Dataset entries:
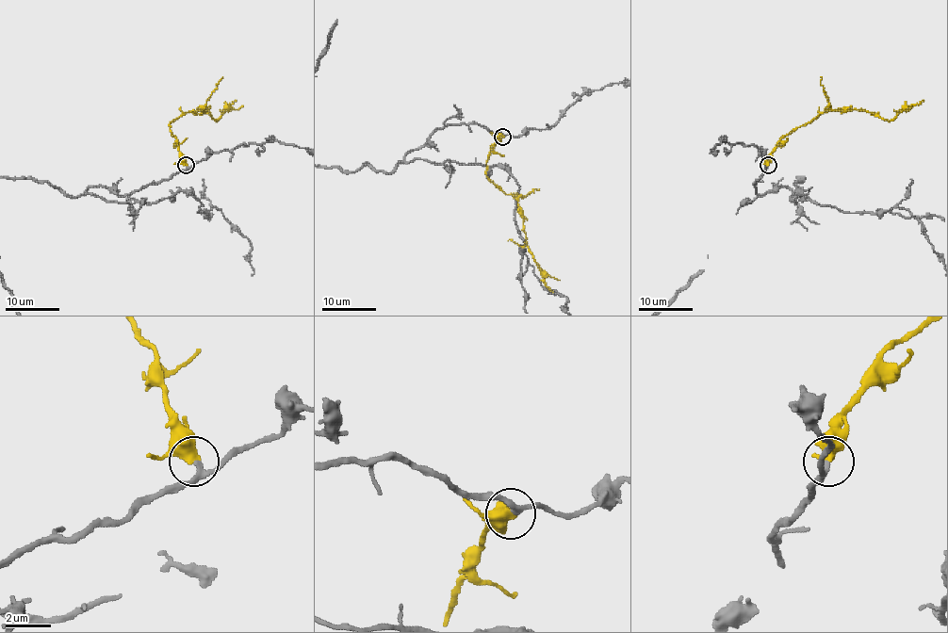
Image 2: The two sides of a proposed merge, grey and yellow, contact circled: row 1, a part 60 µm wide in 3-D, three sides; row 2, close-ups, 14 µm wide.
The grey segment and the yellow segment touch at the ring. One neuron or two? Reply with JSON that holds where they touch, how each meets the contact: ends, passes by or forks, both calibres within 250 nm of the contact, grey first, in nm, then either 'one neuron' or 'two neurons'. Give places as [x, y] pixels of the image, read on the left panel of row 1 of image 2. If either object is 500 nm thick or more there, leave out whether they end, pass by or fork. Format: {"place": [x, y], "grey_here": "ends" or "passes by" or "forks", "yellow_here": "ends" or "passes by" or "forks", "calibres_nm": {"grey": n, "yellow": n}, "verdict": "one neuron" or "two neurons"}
{"place": [186, 165], "calibres_nm": {"grey": 200, "yellow": 550}, "verdict": "one neuron"}

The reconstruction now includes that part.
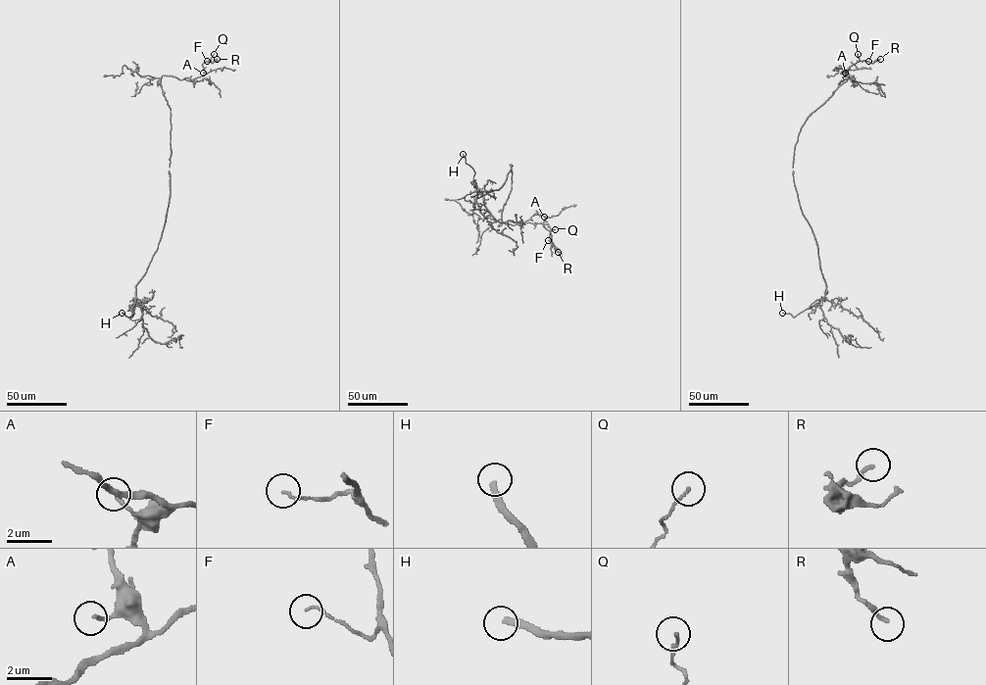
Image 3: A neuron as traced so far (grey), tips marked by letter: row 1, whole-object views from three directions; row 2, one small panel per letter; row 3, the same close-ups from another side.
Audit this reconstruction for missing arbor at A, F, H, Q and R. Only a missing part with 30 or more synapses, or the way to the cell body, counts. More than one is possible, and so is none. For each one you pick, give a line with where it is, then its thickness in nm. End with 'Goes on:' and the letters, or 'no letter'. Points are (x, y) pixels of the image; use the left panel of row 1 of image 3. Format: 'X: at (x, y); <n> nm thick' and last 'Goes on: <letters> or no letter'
H: at (122, 313); 320 nm thick
Goes on: H

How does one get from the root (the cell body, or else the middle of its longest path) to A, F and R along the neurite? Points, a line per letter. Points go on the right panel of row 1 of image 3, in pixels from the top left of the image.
A: (796, 189), (793, 164), (800, 128), (839, 85), (852, 75), (854, 79), (844, 79), (845, 73)
F: (796, 189), (793, 164), (800, 128), (839, 85), (852, 75), (854, 79), (843, 78), (849, 67), (868, 61)
R: (796, 189), (794, 148), (806, 119), (848, 78), (854, 79), (843, 78), (849, 67), (880, 59)

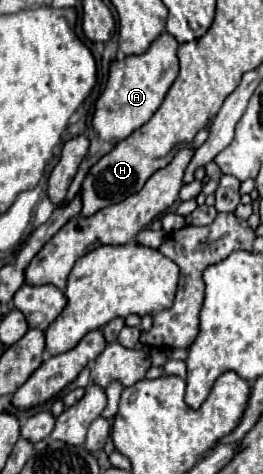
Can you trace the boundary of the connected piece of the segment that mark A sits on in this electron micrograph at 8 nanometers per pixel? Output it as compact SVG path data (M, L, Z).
M162 33L146 53L142 55L128 55L122 61L114 61L110 67L110 77L104 93L96 101L96 111L92 117L92 127L90 127L90 151L88 157L84 157L70 189L68 189L68 199L70 201L82 187L82 181L88 173L88 169L98 163L106 153L110 153L118 141L126 139L132 131L140 129L162 105L170 85L178 77L178 41L170 33Z

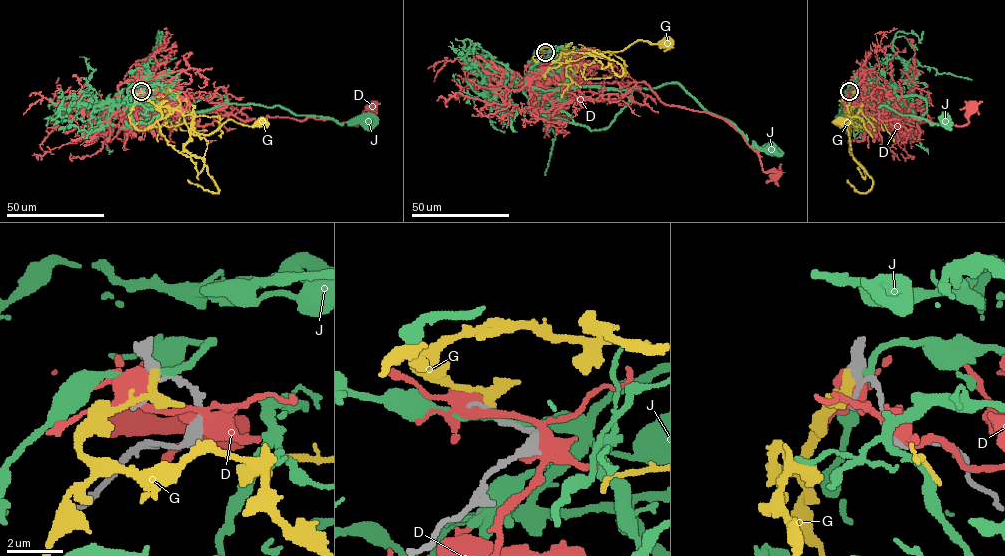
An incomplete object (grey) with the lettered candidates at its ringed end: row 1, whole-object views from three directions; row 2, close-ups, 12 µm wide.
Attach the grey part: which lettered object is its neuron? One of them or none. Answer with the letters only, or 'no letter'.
G

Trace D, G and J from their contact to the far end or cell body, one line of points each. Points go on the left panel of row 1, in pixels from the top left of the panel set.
D: (141, 91), (163, 93), (168, 84), (243, 120), (356, 126), (371, 107)
G: (141, 91), (137, 97), (180, 110), (188, 129), (200, 133), (214, 132), (231, 119), (248, 126), (260, 122)
J: (141, 91), (138, 83), (153, 83), (166, 110), (258, 104), (344, 124), (366, 122)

What to work on » Wherever an image appears, omit it; copy the rest of the records exactly.

Output below »
Image 2: The two sides of a proposed merge, grey and yellow, contact circled: row 1, a part 60 µm wide in 3-D, three sides; row 2, close-ups, 14 µm wide.
The grey segment and the yellow segment touch at the ring. One neuron or two? Reply with JSON that holds where they touch, how each meets the contact: ends, passes by or forks, both calibres within 250 nm of the contact, grey first, in nm, then either 'one neuron' or 'two neurons'. Give places as [x, y] pixels of the image, read on the left panel of row 1 of image 2. If either object is 500 nm thick or more there, leave out whether they end, pass by or fork. Format: {"place": [x, y], "grey_here": "ends" or "passes by" or "forks", "yellow_here": "ends" or "passes by" or "forks", "calibres_nm": {"grey": n, "yellow": n}, "verdict": "one neuron" or "two neurons"}
{"place": [186, 165], "calibres_nm": {"grey": 200, "yellow": 550}, "verdict": "one neuron"}

The reconstruction now includes that part.
Image 3: A neuron as traced so far (grey), tips marked by letter: row 1, whole-object views from three directions; row 2, one small panel per letter; row 3, the same close-ups from another side.
Audit this reconstruction for missing arbor at A, F, H, Q and R. Only a missing part with 30 or more synapses, or the way to the cell body, counts. More than one is possible, and so is none. For each one you pick, give a line with where it is, then its thickness in nm. End with 'Goes on:' and the letters, or 'no letter'. Points are (x, y) pixels of the image; use the left panel of row 1 of image 3. Format: 'X: at (x, y); <n> nm thick' and last 'Goes on: <letters> or no letter'
H: at (122, 313); 320 nm thick
Goes on: H

How does one get from the root (the cell body, or else the middle of its longest path) to A, F and R along the neurite? Points, a line per letter. Points go on the right panel of row 1 of image 3, in pixels from the top left of the image.
A: (796, 189), (793, 164), (800, 128), (839, 85), (852, 75), (854, 79), (844, 79), (845, 73)
F: (796, 189), (793, 164), (800, 128), (839, 85), (852, 75), (854, 79), (843, 78), (849, 67), (868, 61)
R: (796, 189), (794, 148), (806, 119), (848, 78), (854, 79), (843, 78), (849, 67), (880, 59)

Can you trace the boundary of the connected piece of the segment that mark A sits on in this electron micrograph at 8 nanometers per pixel? Output it as compact SVG path data (M, L, Z).
M162 33L146 53L142 55L128 55L122 61L114 61L110 67L110 77L104 93L96 101L96 111L92 117L92 127L90 127L90 151L88 157L84 157L70 189L68 189L68 199L70 201L82 187L82 181L88 173L88 169L98 163L106 153L110 153L118 141L126 139L132 131L140 129L162 105L170 85L178 77L178 41L170 33Z

An incomplete object (grey) with the lettered candidates at its ringed end: row 1, whole-object views from three directions; row 2, close-ups, 12 µm wide.
Attach the grey part: which lettered object is its neuron? One of them or none. Answer with the letters only, or 'no letter'.
G

Trace D, G and J from their contact to the far end or cell body, one line of points each. Points go on the left panel of row 1, in pixels from the top left of the panel set.
D: (141, 91), (163, 93), (168, 84), (243, 120), (356, 126), (371, 107)
G: (141, 91), (137, 97), (180, 110), (188, 129), (200, 133), (214, 132), (231, 119), (248, 126), (260, 122)
J: (141, 91), (138, 83), (153, 83), (166, 110), (258, 104), (344, 124), (366, 122)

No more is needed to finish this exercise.